A Massachusetts legislative committee held the last public meeting on Friday on gun control before lawmakers draft a final bill.
The auditorium was packed with hundreds of people. Some wore NRA caps while others carried signs that read “Stop Gun Violence”.
Governor Deval Patrick spoke in favor of his bill which would require Massachusetts courts to give mental health records to the FBI, allowing other states access to the records before issuing gun licenses.
“This information will only be used for the purposes of firearm licensing and make sure that Massachusetts is aware of a resident’s full history when it’s time to license them for a firearm,” he said at the hearing, which was held at the State House.
Some mental health advocates worry that submitting records could invade patients' privacy rights or discourage them from seeking mental health treatment.
Nicole Hockley was among those testifying. Her six-year-old son Dylan was killed in the massacre at Sandy Hook Elementary School.
“He was autistic and he was a beautiful little boy who just loved the simple things in life. He loved the moon, he loved the color purple, and he loved garlic bread. That was happiness for him. And he died in the arms of his special education teacher and she died trying to protect him.”
Hockley said what happened in Newtown could happen in Massachusetts. She asked the legislature to pass tighter gun controls.

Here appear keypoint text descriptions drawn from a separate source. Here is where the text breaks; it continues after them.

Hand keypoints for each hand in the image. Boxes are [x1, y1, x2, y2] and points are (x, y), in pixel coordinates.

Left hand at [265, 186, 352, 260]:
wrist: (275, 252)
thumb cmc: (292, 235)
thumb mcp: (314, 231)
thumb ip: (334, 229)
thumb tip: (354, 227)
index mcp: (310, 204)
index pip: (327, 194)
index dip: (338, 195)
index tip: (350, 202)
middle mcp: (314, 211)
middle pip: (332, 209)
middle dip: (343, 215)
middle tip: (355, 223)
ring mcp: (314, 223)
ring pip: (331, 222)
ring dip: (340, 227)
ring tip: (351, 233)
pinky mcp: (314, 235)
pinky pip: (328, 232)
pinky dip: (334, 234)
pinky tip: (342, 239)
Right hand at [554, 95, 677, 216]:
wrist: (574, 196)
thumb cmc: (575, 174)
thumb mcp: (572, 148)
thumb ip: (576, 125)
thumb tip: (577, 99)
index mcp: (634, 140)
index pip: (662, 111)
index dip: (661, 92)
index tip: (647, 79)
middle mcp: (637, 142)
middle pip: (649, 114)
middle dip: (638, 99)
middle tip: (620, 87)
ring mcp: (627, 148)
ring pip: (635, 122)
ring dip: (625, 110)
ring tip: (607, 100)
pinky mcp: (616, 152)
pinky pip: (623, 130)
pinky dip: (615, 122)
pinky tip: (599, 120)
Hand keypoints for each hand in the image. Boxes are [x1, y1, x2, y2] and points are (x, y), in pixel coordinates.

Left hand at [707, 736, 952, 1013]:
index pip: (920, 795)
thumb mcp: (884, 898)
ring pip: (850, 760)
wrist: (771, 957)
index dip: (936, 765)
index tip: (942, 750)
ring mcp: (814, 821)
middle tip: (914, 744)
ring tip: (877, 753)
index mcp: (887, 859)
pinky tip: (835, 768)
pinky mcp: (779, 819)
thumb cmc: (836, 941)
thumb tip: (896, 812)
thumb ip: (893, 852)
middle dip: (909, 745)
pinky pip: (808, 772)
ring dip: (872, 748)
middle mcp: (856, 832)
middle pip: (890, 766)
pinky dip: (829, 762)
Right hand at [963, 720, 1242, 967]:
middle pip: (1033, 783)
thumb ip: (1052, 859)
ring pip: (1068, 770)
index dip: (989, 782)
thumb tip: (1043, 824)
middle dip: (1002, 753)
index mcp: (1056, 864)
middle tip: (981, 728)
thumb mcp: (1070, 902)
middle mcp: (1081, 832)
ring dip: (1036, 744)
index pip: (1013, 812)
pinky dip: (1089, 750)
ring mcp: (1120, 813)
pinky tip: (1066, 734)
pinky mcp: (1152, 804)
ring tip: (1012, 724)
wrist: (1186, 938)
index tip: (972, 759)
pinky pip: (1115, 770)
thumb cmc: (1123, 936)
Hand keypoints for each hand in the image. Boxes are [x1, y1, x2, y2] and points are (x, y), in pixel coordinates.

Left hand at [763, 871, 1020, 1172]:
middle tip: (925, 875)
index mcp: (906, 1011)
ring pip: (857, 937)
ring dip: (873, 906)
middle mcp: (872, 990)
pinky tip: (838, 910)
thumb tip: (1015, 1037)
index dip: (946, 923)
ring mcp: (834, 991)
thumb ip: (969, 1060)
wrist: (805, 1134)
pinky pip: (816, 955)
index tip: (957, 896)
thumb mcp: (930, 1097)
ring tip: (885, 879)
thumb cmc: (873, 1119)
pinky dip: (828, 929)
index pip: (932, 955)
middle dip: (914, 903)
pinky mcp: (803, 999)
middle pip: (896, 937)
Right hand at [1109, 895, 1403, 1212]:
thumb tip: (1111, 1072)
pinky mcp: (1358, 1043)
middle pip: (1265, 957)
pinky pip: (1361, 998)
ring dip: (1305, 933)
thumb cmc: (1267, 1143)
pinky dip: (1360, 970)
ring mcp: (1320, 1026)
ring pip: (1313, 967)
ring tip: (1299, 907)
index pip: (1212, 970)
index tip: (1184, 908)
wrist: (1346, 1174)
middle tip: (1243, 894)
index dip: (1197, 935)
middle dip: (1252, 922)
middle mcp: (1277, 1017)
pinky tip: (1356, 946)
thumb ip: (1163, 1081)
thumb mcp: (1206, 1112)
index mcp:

Also testifying was Jim Wallace, the executive director of the gun owner’s action league. He urged the panel not to penalize responsible gun owners.
“You know, one of the things I hear all the time is that we have to prevent access of guns from unlawful people. We really need to deal with unlawful people being on the streets themselves, because they’re going to find access to something that will cause harm.”
About 60 gun bills are pending before the Legislature. The proposals include stricter sentences for gun crimes, establishing a registry of all gun offenders in Massachusetts and requiring gun owners to buy liability insurance.
Lawmakers hope to hammer out a comprehensive bill this fall.